Geliebter Feind
„Er hat sich verändert, Abbey, und ich habe keine Ahnung, was mit ihm los ist.“
Der Entschluss, sich die Bücher anzusehen, festigte sich immer mehr in Abbey. Sie ließ sich nach Hause chauffieren, aber erst nachdem sie eine genaue Abholzeit für den nächsten Morgen mit dem Chauffeur ausgemacht hatte, war der Mann bereit, endlich abzufahren.
In der Nacht fand sie keinen Schlaf. Nikolais spöttische Bemerkung über ihr kaltes leeres Bett hielt sie wach. Ihr Körper erinnerte sich viel zu gut an das Vergnügen und die Hitze, die sie in seinen Armen empfunden hatte. Sie wälzte sich unruhig von einer Seite auf die andere, suchte nach einem kühlenden Platz auf dem Kissen für ihre heißen Wangen. Ihre Haut prickelte, als würde sie von innen heraus verbrennen, und sie war so angespannt, dass sie erschreckt zusammenzuckte, als ihr Handy mit einem Piepen anzeigte, dass eine SMS eingegangen war. Der leise Ton hallte in ihren Ohren wie Donnergrollen. Stöhnend rappelte sie sich auf und rief die Nachricht auf, schließlich war es nach Mitternacht, es könnte etwas Dringendes sein.

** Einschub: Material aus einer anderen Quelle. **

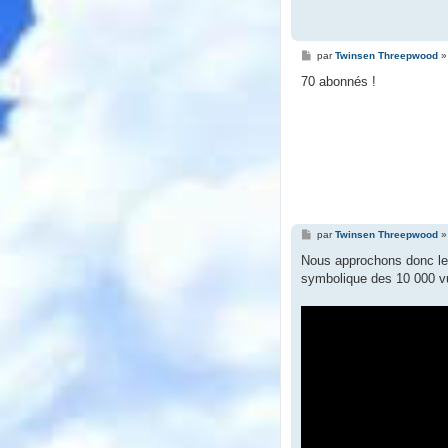
M
par
Twinsen Threepwood
e
s
70 abonnés !
s
a
g
e
M
par
Twinsen Threepwood
e
s
Nous approchons donc les 
s
symbolique des 10 000 v
a
g
e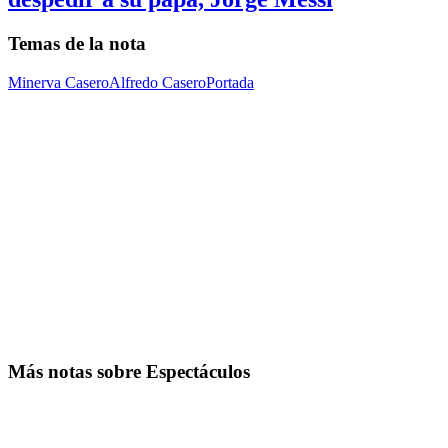
Temas de la nota
Minerva Casero
Alfredo Casero
Portada
Más notas sobre Espectáculos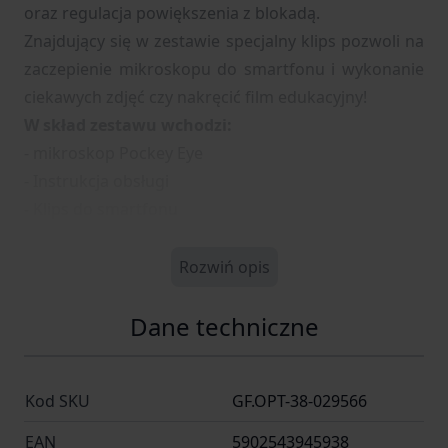
oraz regulacja powiększenia z blokadą.
Znajdujący się w zestawie specjalny klips pozwoli na
zaczepienie mikroskopu do smartfonu i wykonanie
ciekawych zdjęć czy nakręcić film edukacyjny!
W skład zestawu wchodzi:
- mikroskop Pockey Eye
- Instrukcja obsługi
- Klips do smartfonu
Rozwiń opis
Dane techniczne
Kod SKU
GF.OPT-38-029566
EAN
5902543945938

Lad mich zu dir ein. Ich kann nicht schlafen.
Eine Nachricht von Nikolai. Wut schoss in ihr auf mit der Kraft einer reinigenden Flamme. Liebend gern hätte sie eine vernichtende Erwiderung abgeschickt, doch Nikolai sollte nicht wissen, dass sie ebenfalls wach lag. Also kletterte sie zurück ins Bett, ohne zu antworten. Das sinnliche Prickeln überall war ersetzt worden von Scham und Selbstverachtung über den Beweis ihres erbärmlichen Mangels an Selbstbeherrschung. Sie starrte an die Decke und dachte sich bissige Bemerkungen aus, die sie ihm gern geschickt hätte. Darüber fiel sie schließlich in einen unruhigen Schlaf.

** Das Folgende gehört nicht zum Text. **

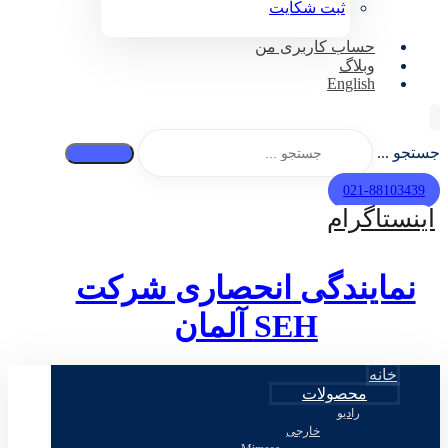
ثبت شکایت
حساب کاربری من
وبلاگ
English
جستجو ...
021-88103439
اینستاگرام
نمایندگی انحصاری شرکت
SEH
آلمان
خانه
محصولات
رادیو
خارجی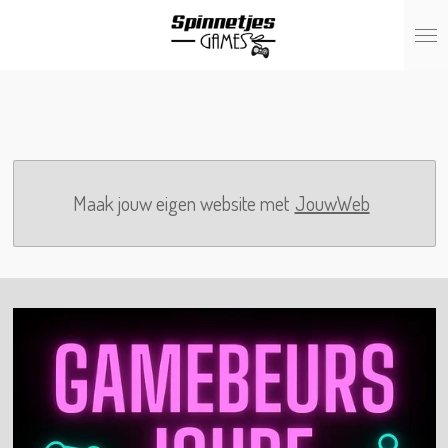
Ga
direct
naar
de
hoofdinhoud
Maak jouw eigen website met
JouwWeb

Schon früh am nächsten Morgen rief Caroline völlig aufgelöst an. Drew war die ganze Nacht nicht nach Hause gekommen und ging nicht an sein Handy. Noch während die beiden Frauen beratschlagten, was zu unternehmen sei, meldete Drew sich auf Carolines Handy.
„Ich hatte ein paar Drinks zu viel und hab auf dem Sofa im Büro geschlafen“, gestand ihr Bruder, als Abbey in der Firma ankam. „Caroline braucht sich deswegen nicht gleich so aufzuregen. Sie hat praktisch jeden unserer Bekannten angerufen und die Pferde scheu gemacht …“
„Deine Frau ist vor Sorge um dich halb umgekommen. Du hättest Bescheid sagen sollen. Tust du das neuerdings? Allein auf Sauftour gehen?“, fragte sie vorwurfsvoll.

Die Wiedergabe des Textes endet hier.